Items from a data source

--

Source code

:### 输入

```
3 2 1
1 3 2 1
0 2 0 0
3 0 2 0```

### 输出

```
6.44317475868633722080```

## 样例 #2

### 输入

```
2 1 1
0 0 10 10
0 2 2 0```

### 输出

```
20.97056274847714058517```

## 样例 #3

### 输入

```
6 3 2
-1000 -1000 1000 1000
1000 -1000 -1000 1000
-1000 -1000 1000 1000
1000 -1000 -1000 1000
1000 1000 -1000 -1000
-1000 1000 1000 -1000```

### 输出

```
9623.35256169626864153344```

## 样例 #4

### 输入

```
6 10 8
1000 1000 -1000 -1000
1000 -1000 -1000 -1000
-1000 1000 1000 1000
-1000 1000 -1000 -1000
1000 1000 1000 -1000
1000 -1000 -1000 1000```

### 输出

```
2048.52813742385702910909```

--

--- EXERCISE DIRECTIONS ---
Output an identical copy of every record above.

--- EXERCISE RESPONSE ---
Source code

:### 输入

```
3 2 1
1 3 2 1
0 2 0 0
3 0 2 0```

### 输出

```
6.44317475868633722080```

## 样例 #2

### 输入

```
2 1 1
0 0 10 10
0 2 2 0```

### 输出

```
20.97056274847714058517```

## 样例 #3

### 输入

```
6 3 2
-1000 -1000 1000 1000
1000 -1000 -1000 1000
-1000 -1000 1000 1000
1000 -1000 -1000 1000
1000 1000 -1000 -1000
-1000 1000 1000 -1000```

### 输出

```
9623.35256169626864153344```

## 样例 #4

### 输入

```
6 10 8
1000 1000 -1000 -1000
1000 -1000 -1000 -1000
-1000 1000 1000 1000
-1000 1000 -1000 -1000
1000 1000 1000 -1000
1000 -1000 -1000 1000```

### 输出

```
2048.52813742385702910909```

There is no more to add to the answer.